ING Screws DC Employees
ING is a financial services company that provides all kinds of things for employers and their employees- from insurance to retirement plans. ING upgraded their offerings this past week by offering free credit monitoring too because they don’t protect their customers’ data. Yep, a laptop was stolen, this time from an ING employee’s DC home. The data? Socials, names and addresses- basically everything you need to steal someone’s identity.
ING is a great suffix, too. How about ScrewING? ShriekING? FireING?
From the AP here:
Laptop With D.C. Workers’ Data Stolen
WASHINGTON (AP) — A laptop containing the Social Security numbers and other personal data of 13,000 District of Columbia employees and retirees has been stolen, officials said.

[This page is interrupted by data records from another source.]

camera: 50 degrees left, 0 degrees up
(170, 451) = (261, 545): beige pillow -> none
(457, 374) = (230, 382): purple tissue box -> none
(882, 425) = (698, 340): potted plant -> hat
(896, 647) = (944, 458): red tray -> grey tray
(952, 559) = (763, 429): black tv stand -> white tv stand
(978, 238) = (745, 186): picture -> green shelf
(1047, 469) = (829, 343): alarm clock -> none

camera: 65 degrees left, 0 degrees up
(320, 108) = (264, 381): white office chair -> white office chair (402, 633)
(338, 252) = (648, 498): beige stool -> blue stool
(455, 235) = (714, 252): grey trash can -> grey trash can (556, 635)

The computer was stolen Monday from the Washington home of an employee of ING U.S. Financial Services, said officials with the company, which administers the district’s retirement plan.

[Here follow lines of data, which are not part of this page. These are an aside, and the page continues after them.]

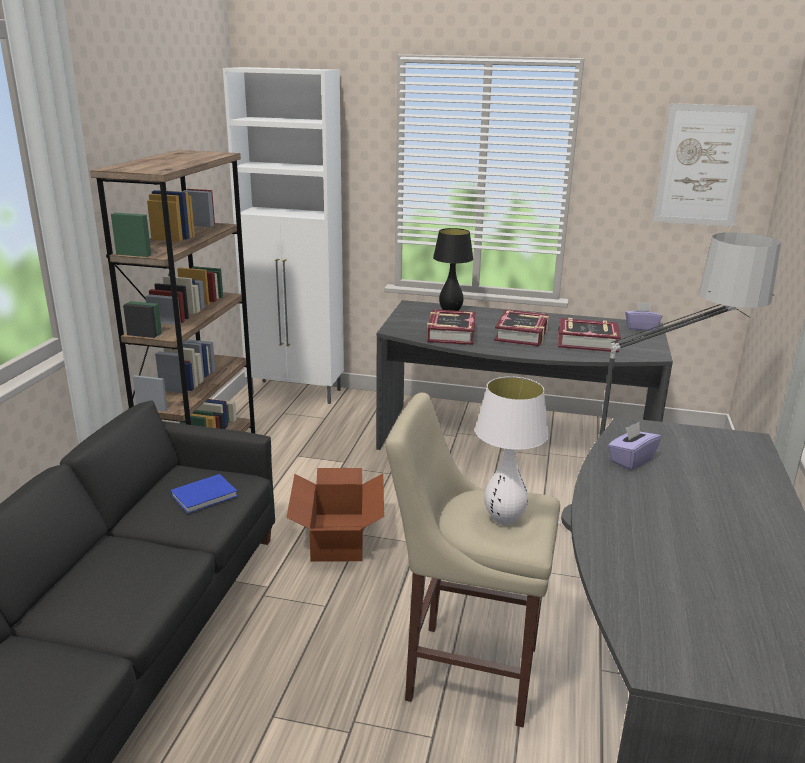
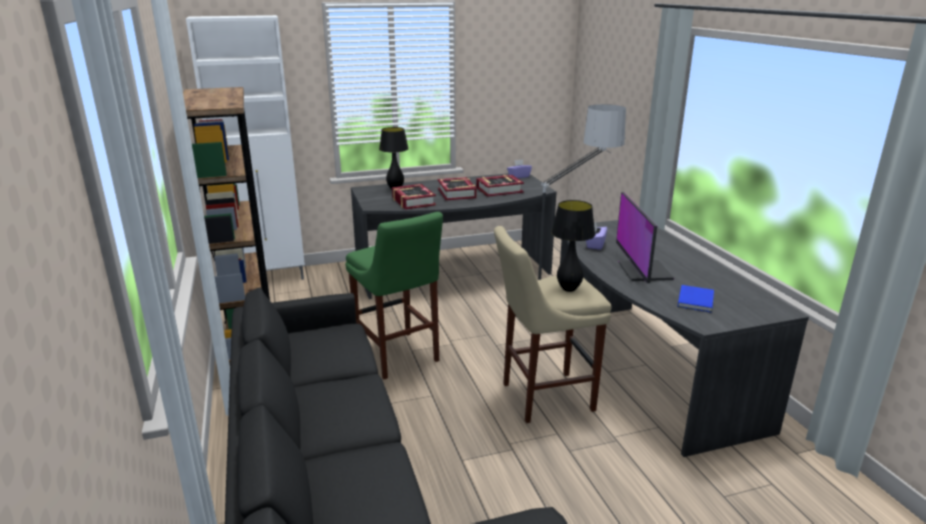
camera: 30 degrees left, 0 degrees up
(206, 496) = (337, 342): blue book -> blue book (696, 300)
(337, 537) = (398, 357): cardboard box -> green stool
(503, 520) = (568, 289): white table lamp -> black table lamp
(659, 528) = (643, 271): none -> monitor
(702, 166) = (532, 67): picture -> none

The company did not notify city employees of the theft until late Friday because it took officials several days to determine what information was stored on the laptop, ING spokeswoman Caroline Campbell said.
The laptop was not password-protected and the data was not encrypted, Campbell said.

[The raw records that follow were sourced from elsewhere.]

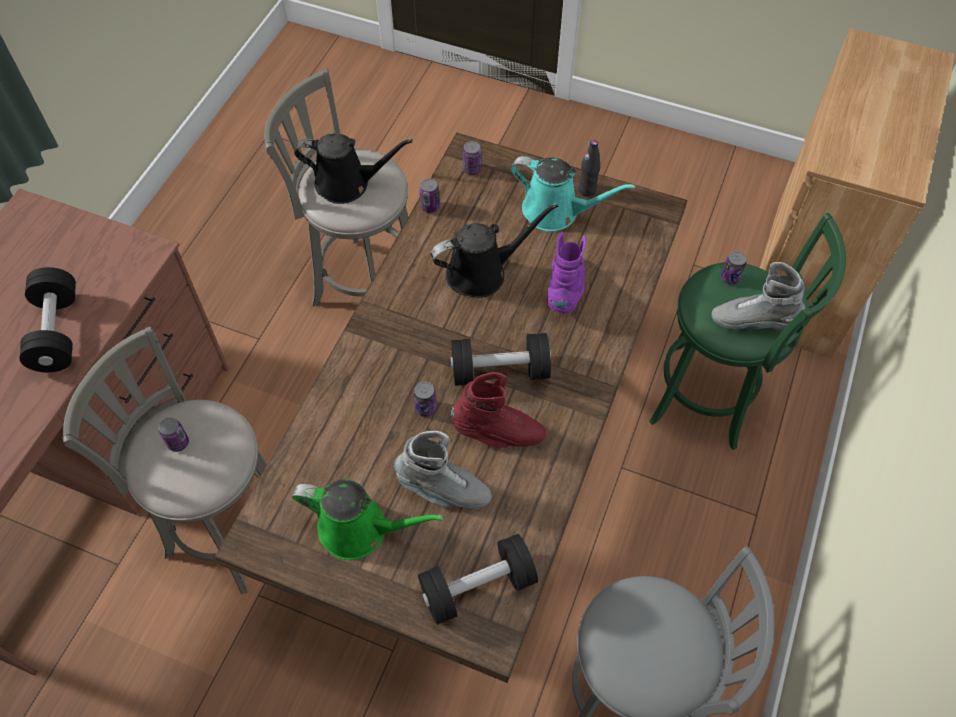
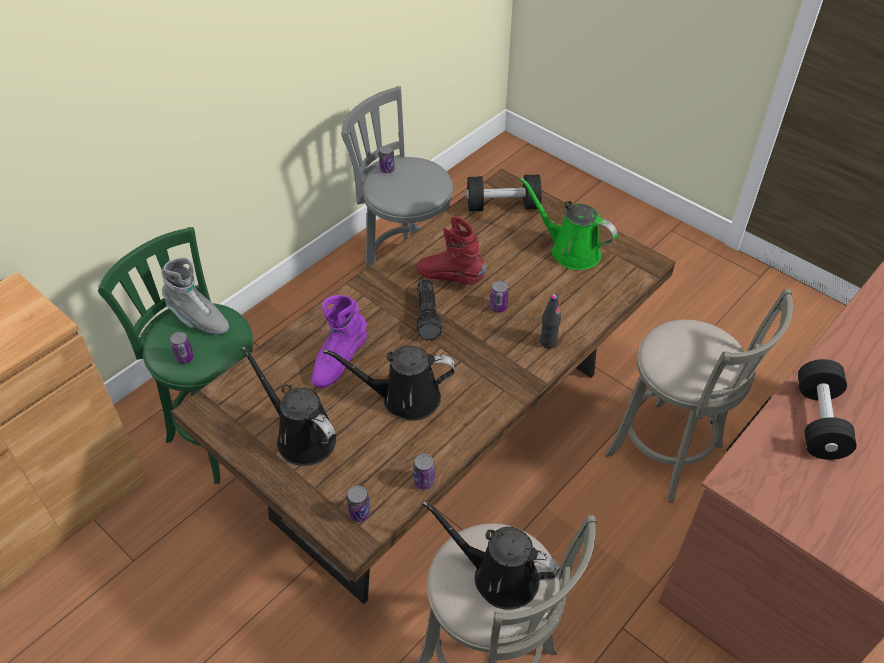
camera: 160 degrees left, 10 degrees down
(178, 443) = (703, 362): can -> can (387, 169)
(443, 490) = (505, 256): grey boot -> none
(500, 371) = (429, 316): black dumbbell -> flashlight
(556, 211) = (302, 436): turquoise watering can -> black watering can
(587, 190) = (256, 450): black bottle -> black bottle (548, 342)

“For us, this is very unfortunate,” she said. “But we’re moving forward, we’re very focused and committed to find any other laptops that don’t have encryption software and to fix that. This incident revealed a gap.”
Two other ING laptops containing information on 8,500 Florida hospital workers were stolen in December, but the employees were not notified until this week, said ING spokesman Chuck Eudy. Neither laptop was encrypted, he said.
Someone should be fired at ING over this, and I think Caroline Campbell would be a good first start for this egregious lie about being “focused and committed” to hardening their laptops. A Florida laptop was stolen in December. They should have realized THEN that they need to look at all of their laptops to make sure that they are encrypted, NOT when the second gets stolen six months later!
ING undergoes audits just like any other large financial company. As such, I am certain that they have multiple reports from KPMG, E&Y, or some other auditing firms telling them that there are industry standards for operating things like computers, and all of the ways that they are violating those standards. All computers at minimum should be password protected. These laptops did not even have the minimum security of a password.
Is it going to take a huge billion dollar lawsuit to get companies to protect personally identifiable information correctly?